Cavities (caries) formed in early childhood are also known as baby bottle tooth decay. Evidently there is a growing increase in the frequency of the occurrence of such caries in early childhood, especially in the poor. The experts state that, by acting as an antibacterial agent against the cavity-causing organisms, the xylitol syrup notably reduces toddlers’ chances of developing tooth decay.
“Poor children experience rates twice as high as those of their more affluent peers, and their disease is more likely to be untreated. Poor oral health affects diet and nutrition and significantly diminishes quality of life. However, tooth decay is a disease that is largely preventable,” state experts.

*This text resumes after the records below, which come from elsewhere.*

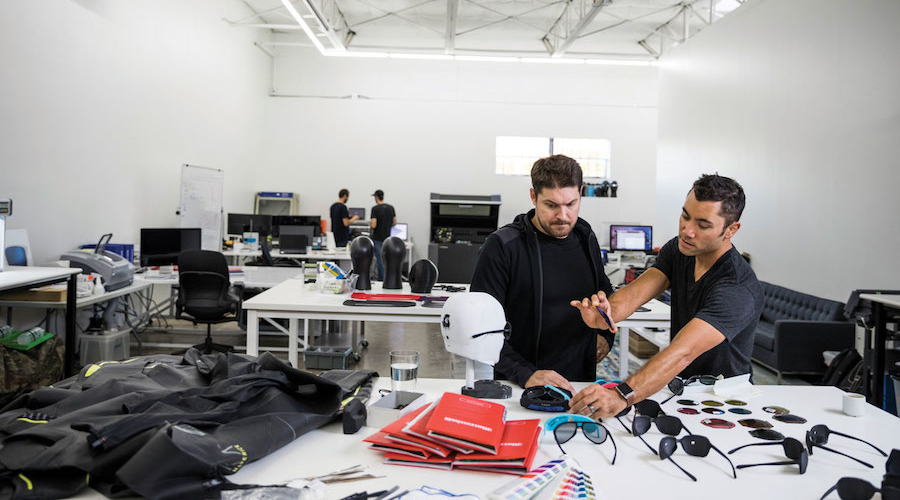
Find the location of a particular element. The width and height of the screenshot is (900, 500). windows is located at coordinates (518, 145), (586, 150).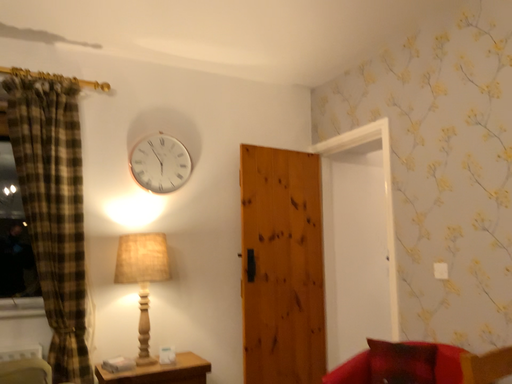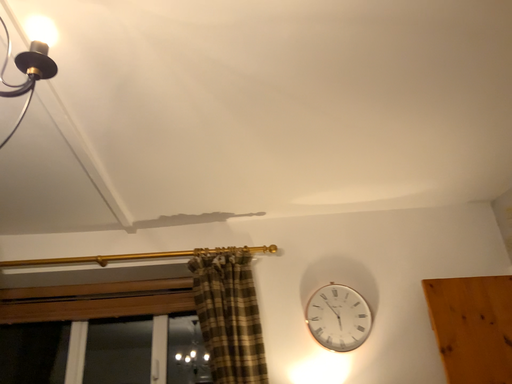
Question: Which way did the camera rotate in the video?

Choices:
 (A) rotated right
 (B) rotated left

Answer: (B)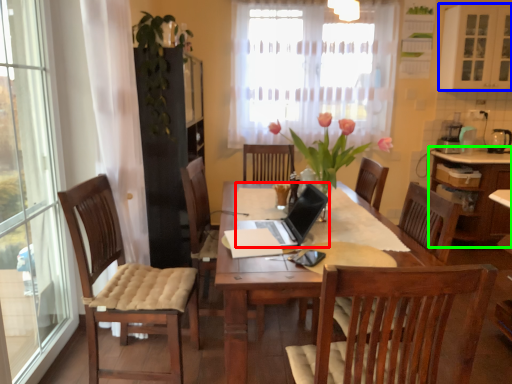
Question: Which is farther away from laptop (highlighted by a red box)? cabinetry (highlighted by a blue box) or cabinetry (highlighted by a green box)?

Choices:
 (A) cabinetry
 (B) cabinetry

Answer: (A)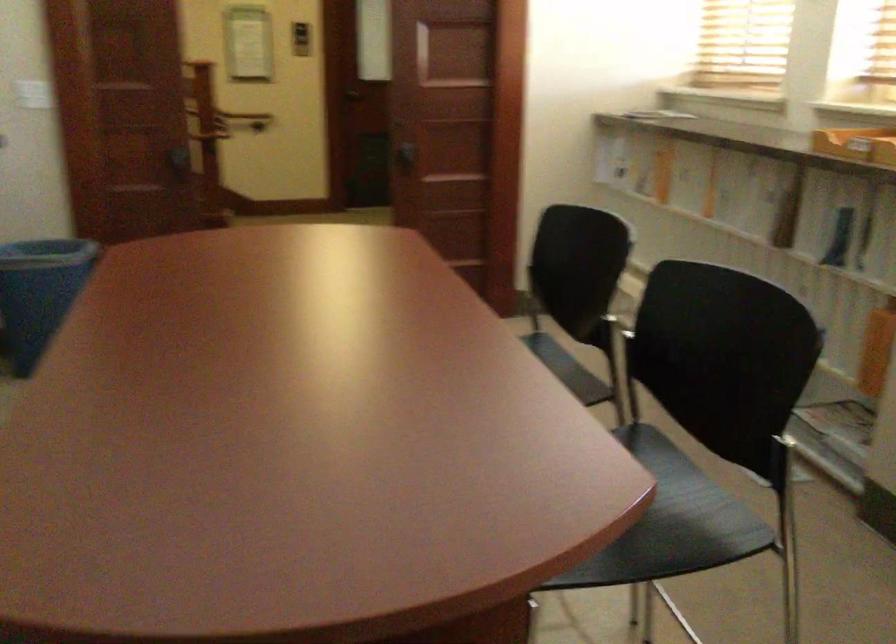
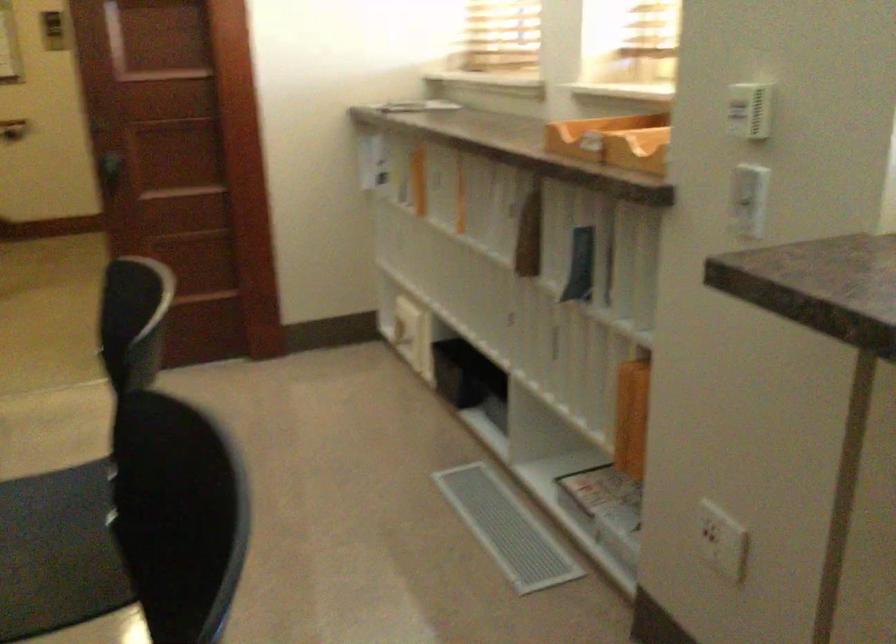
Which direction would the cameraman need to move to produce the second image?

The cameraman moved toward right, forward.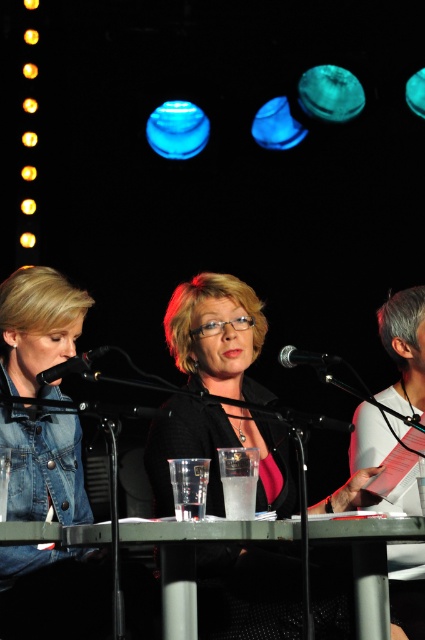
Can you confirm if black matte microphone at left is bigger than black metallic microphone at center?

Indeed, black matte microphone at left has a larger size compared to black metallic microphone at center.

Image resolution: width=425 pixels, height=640 pixels. Find the location of `black matte microphone at left`. black matte microphone at left is located at coordinates (71, 365).

Find the location of a particular element. This screenshot has height=640, width=425. black matte microphone at left is located at coordinates (71, 365).

From the picture: Does metallic gray table at center appear on the left side of white paper at right?

Correct, you'll find metallic gray table at center to the left of white paper at right.

Does point (371, 589) come behind point (399, 294)?

No.

Which is in front, point (181, 532) or point (422, 616)?

Point (181, 532)

At what (x,y) coordinates should I click in order to perform the action: click on metallic gray table at center. Please return your answer as a coordinate pair (x, y). This screenshot has width=425, height=640. Looking at the image, I should click on (193, 560).

Between metallic gray table at center and black matte microphone at left, which one is positioned higher?

black matte microphone at left is above.

Who is more distant from viewer, [192,545] or [107,348]?

The point [192,545] is more distant.

Is point (373, 532) closer to camera compared to point (65, 365)?

Yes, it is.

Find the location of a particular element. metallic gray table at center is located at coordinates (193, 560).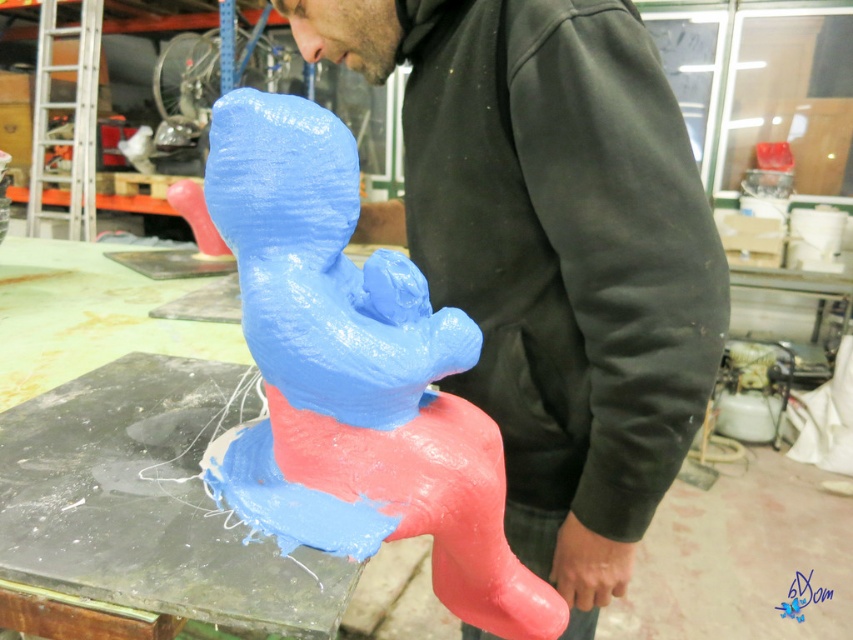
Which of these two, matte black hoodie at center or matte plastic toy at center, stands shorter?

With less height is matte plastic toy at center.

Is point (683, 243) less distant than point (311, 490)?

No, (683, 243) is behind (311, 490).

Is point (399, 38) positioned before point (302, 348)?

No, it is behind (302, 348).

The image size is (853, 640). Find the location of `matte black hoodie at center`. matte black hoodie at center is located at coordinates (552, 252).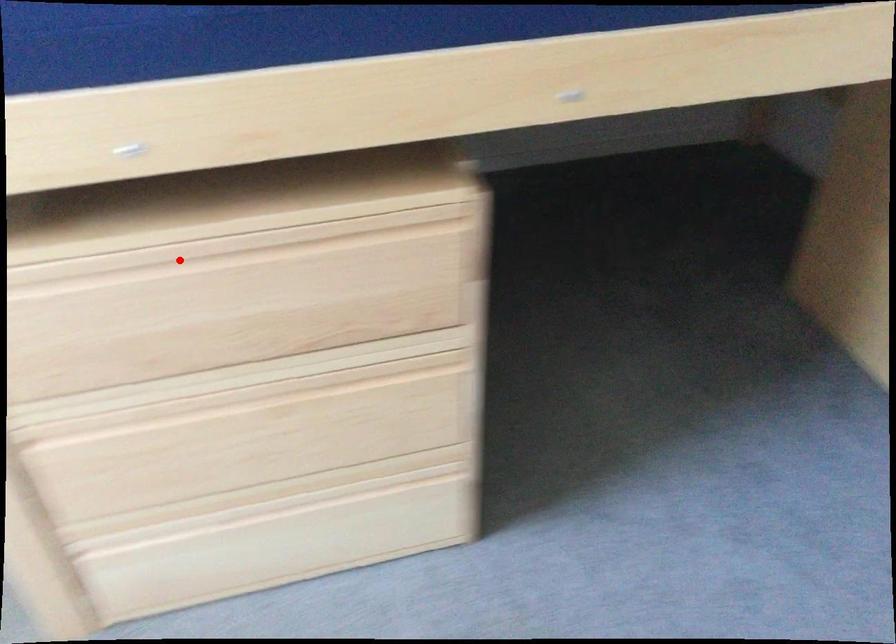
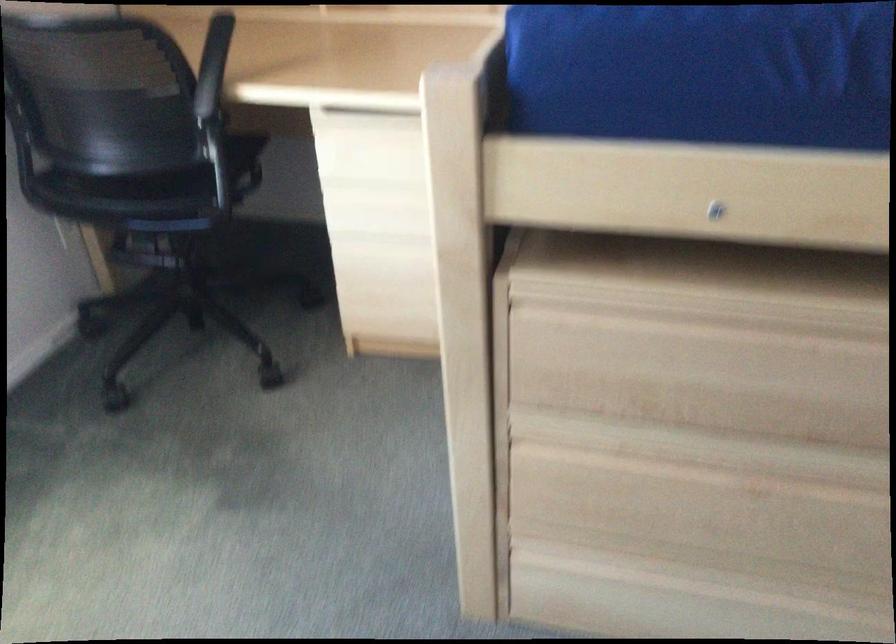
In the second image, find the point that corresponds to the highlighted location in the first image.

(711, 321)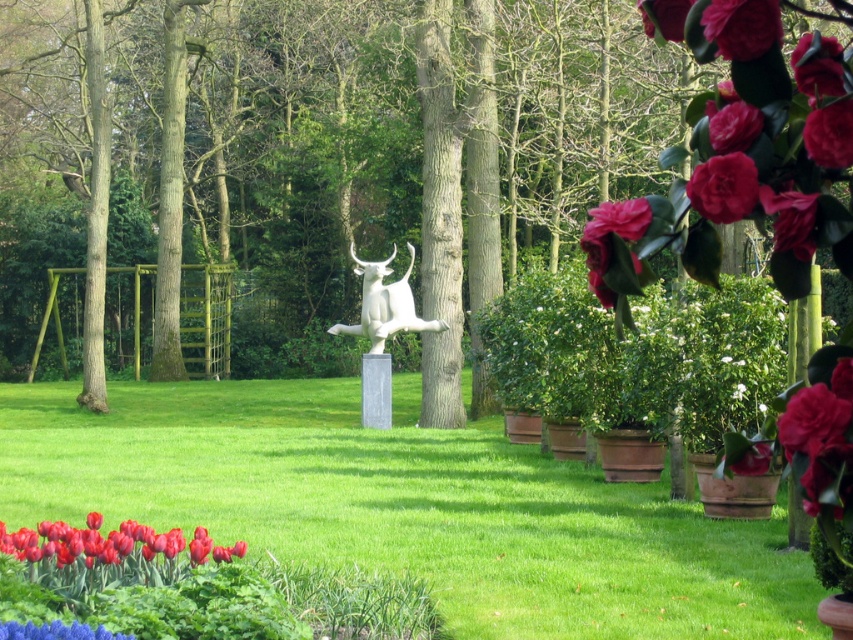
Question: Which object is closer to the camera taking this photo?

Choices:
 (A) white glossy bull at center
 (B) smooth glossy tulip at lower left
 (C) green grass at center
 (D) green matte tree at center

Answer: (D)

Question: Considering the real-world distances, which object is farthest from the green matte tree at center?

Choices:
 (A) green grass at center
 (B) smooth glossy tulip at lower left

Answer: (B)

Question: Can you confirm if smooth glossy tulip at lower left is positioned above white glossy bull at center?

Choices:
 (A) yes
 (B) no

Answer: (B)

Question: Is green matte tree at center to the right of white glossy bull at center from the viewer's perspective?

Choices:
 (A) yes
 (B) no

Answer: (B)

Question: Is smooth glossy tulip at lower left positioned before white glossy bull at center?

Choices:
 (A) no
 (B) yes

Answer: (B)

Question: Which of the following is the closest to the observer?

Choices:
 (A) smooth glossy tulip at lower left
 (B) white glossy bull at center
 (C) green matte tree at center

Answer: (C)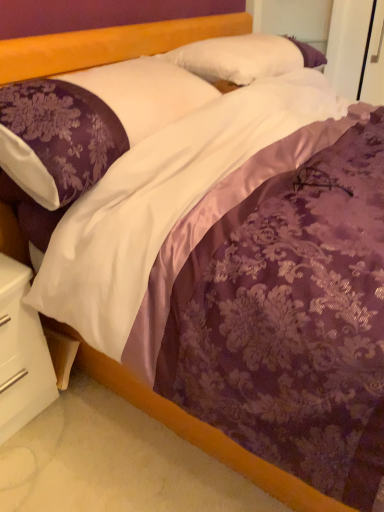
Question: From a real-world perspective, is white satin pillow at upper center, marked as the first pillow in a back-to-front arrangement, positioned above or below white glossy nightstand at lower left?

Choices:
 (A) below
 (B) above

Answer: (B)

Question: From the image's perspective, is white satin pillow at upper center, marked as the second pillow in a front-to-back arrangement, positioned above or below white glossy nightstand at lower left?

Choices:
 (A) below
 (B) above

Answer: (B)

Question: Which object is positioned closest to the white satin pillow at upper center, marked as the first pillow in a back-to-front arrangement?

Choices:
 (A) white glossy nightstand at lower left
 (B) purple satin pillow at upper left, which is the 2th pillow from back to front

Answer: (B)

Question: Which object is positioned closest to the white satin pillow at upper center, marked as the second pillow in a front-to-back arrangement?

Choices:
 (A) white glossy nightstand at lower left
 (B) purple satin pillow at upper left, positioned as the 1th pillow in front-to-back order

Answer: (B)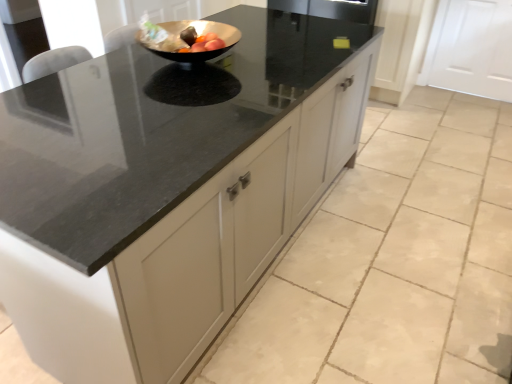
Question: Is white matte door at upper right facing away from metallic gold bowl at center?

Choices:
 (A) yes
 (B) no

Answer: (B)

Question: Considering the relative sizes of white matte door at upper right and metallic gold bowl at center in the image provided, is white matte door at upper right smaller than metallic gold bowl at center?

Choices:
 (A) no
 (B) yes

Answer: (A)

Question: Could metallic gold bowl at center be considered to be inside white matte door at upper right?

Choices:
 (A) yes
 (B) no

Answer: (B)

Question: Are white matte door at upper right and metallic gold bowl at center making contact?

Choices:
 (A) no
 (B) yes

Answer: (A)

Question: From a real-world perspective, is white matte door at upper right under metallic gold bowl at center?

Choices:
 (A) no
 (B) yes

Answer: (B)

Question: Is white matte door at upper right wider than metallic gold bowl at center?

Choices:
 (A) yes
 (B) no

Answer: (B)

Question: Considering the relative sizes of metallic gold bowl at center and white matte door at upper right in the image provided, is metallic gold bowl at center wider than white matte door at upper right?

Choices:
 (A) yes
 (B) no

Answer: (A)

Question: From the image's perspective, is metallic gold bowl at center under white matte door at upper right?

Choices:
 (A) yes
 (B) no

Answer: (A)

Question: Does metallic gold bowl at center have a smaller size compared to white matte door at upper right?

Choices:
 (A) no
 (B) yes

Answer: (B)

Question: Can you confirm if metallic gold bowl at center is thinner than white matte door at upper right?

Choices:
 (A) yes
 (B) no

Answer: (B)

Question: Is metallic gold bowl at center located outside white matte door at upper right?

Choices:
 (A) no
 (B) yes

Answer: (B)

Question: Is the surface of metallic gold bowl at center in direct contact with white matte door at upper right?

Choices:
 (A) no
 (B) yes

Answer: (A)

Question: From a real-world perspective, is white matte door at upper right above or below metallic gold bowl at center?

Choices:
 (A) below
 (B) above

Answer: (A)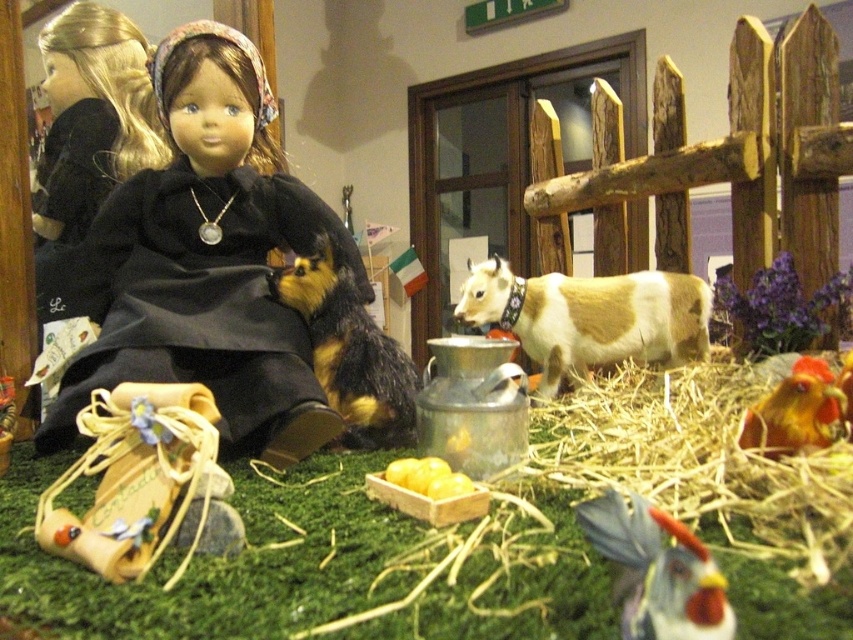
Between matte yellow fabric boot at lower left and smooth brown rooster at lower right, which one has less height?

smooth brown rooster at lower right is shorter.

Is matte yellow fabric boot at lower left closer to the viewer compared to smooth brown rooster at lower right?

That is True.

At what (x,y) coordinates should I click in order to perform the action: click on matte yellow fabric boot at lower left. Please return your answer as a coordinate pair (x, y). The height and width of the screenshot is (640, 853). Looking at the image, I should click on (137, 480).

This screenshot has width=853, height=640. Identify the location of matte yellow fabric boot at lower left. (137, 480).

Does point (144, 362) lie behind point (135, 497)?

Yes, point (144, 362) is farther from viewer.

Is matte black dress at center bigger than matte yellow fabric boot at lower left?

Correct, matte black dress at center is larger in size than matte yellow fabric boot at lower left.

Is point (262, 276) closer to camera compared to point (102, 422)?

No, it is not.

I want to click on matte black dress at center, so click(206, 260).

From the picture: Can you confirm if straw hay at lower right is positioned to the left of multicolored feathered rooster at lower right?

Incorrect, straw hay at lower right is not on the left side of multicolored feathered rooster at lower right.

Is point (688, 428) less distant than point (679, 586)?

No, (688, 428) is further to viewer.

Is point (839, 515) closer to viewer compared to point (660, 579)?

No, (839, 515) is behind (660, 579).

I want to click on straw hay at lower right, so click(700, 460).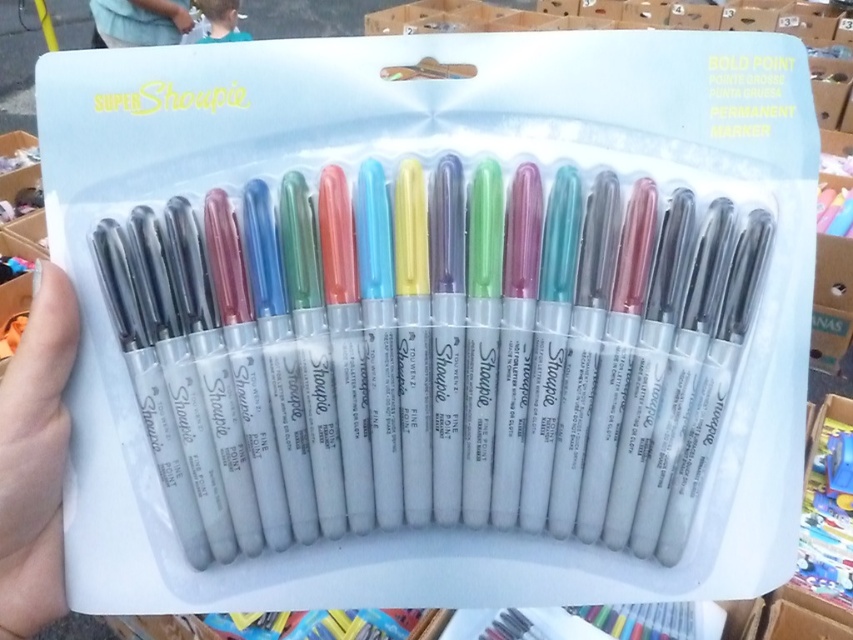
Question: Does white matte hand at lower left have a smaller size compared to blue fabric shirt at upper center?

Choices:
 (A) yes
 (B) no

Answer: (A)

Question: Is translucent plastic markers at center below blue fabric shirt at upper center?

Choices:
 (A) yes
 (B) no

Answer: (A)

Question: Which point is farther to the camera?

Choices:
 (A) (38, 568)
 (B) (225, 16)
 (C) (270, 252)
 (D) (173, 17)

Answer: (B)

Question: Which object appears closest to the camera in this image?

Choices:
 (A) white matte hand at lower left
 (B) blue fabric at upper left
 (C) translucent plastic markers at center
 (D) blue fabric shirt at upper center

Answer: (A)

Question: Observing the image, what is the correct spatial positioning of translucent plastic markers at center in reference to blue fabric shirt at upper center?

Choices:
 (A) right
 (B) left

Answer: (A)

Question: Estimate the real-world distances between objects in this image. Which object is closer to the blue fabric shirt at upper center?

Choices:
 (A) translucent plastic markers at center
 (B) blue fabric at upper left

Answer: (B)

Earlier evaluations were noted to have revealed that chewing gum or lozenges containing xylitol could prevent tooth decay in people with permanent teeth. In order to better evaluate the effect of this naturally occurring syrup, the experts from the present study conducted an analysis on more than 90 infants, falling between the age group of 9 to 15 months. This evaluation was conducted in a place where early childhood tooth decay is notably a major health issue, in the Republic of the Marshall Islands.
These evaluated infants were noted to have been categorized into three groups. The first two groups of toddlers were believed to have daily received 8 grams of xylitol syrup in different doses. Some infants were provided with this syrup twice a day while some received their dosage thrice every day. On the contrary, the third group of infants was believed to act as controls and was given only a small amount of the syrup.
After a period of almost 10½ months, various observations were made in the different groups of infants. It was noted that on an average 24%, 40% and 51% of the infants had developed tooth decays in the first, second and third groups respectively.
The investigators elucidate, “Our results suggest that exposure to xylitol (8 grams per day) in a twice-daily topical oral syrup during primary tooth eruption could prevent up to 70 percent of decayed teeth. Dividing the 8 grams into three doses did not increase the effectiveness of the treatment. These results provide evidence for the first time (to our knowledge) that xylitol is effective for the prevention of decay in primary teeth of toddlers.”
Deeper analysis may be required to develop various new ways of improving public health. Having said this, it was also noted that the xylitol syrup may have a great likelihood of being useful as an effective and economical way of preventing tooth decay in regions where a large number of people may be suffering from this disease.
This study has been published in the Archives of Pediatrics and Adolescent Medicine.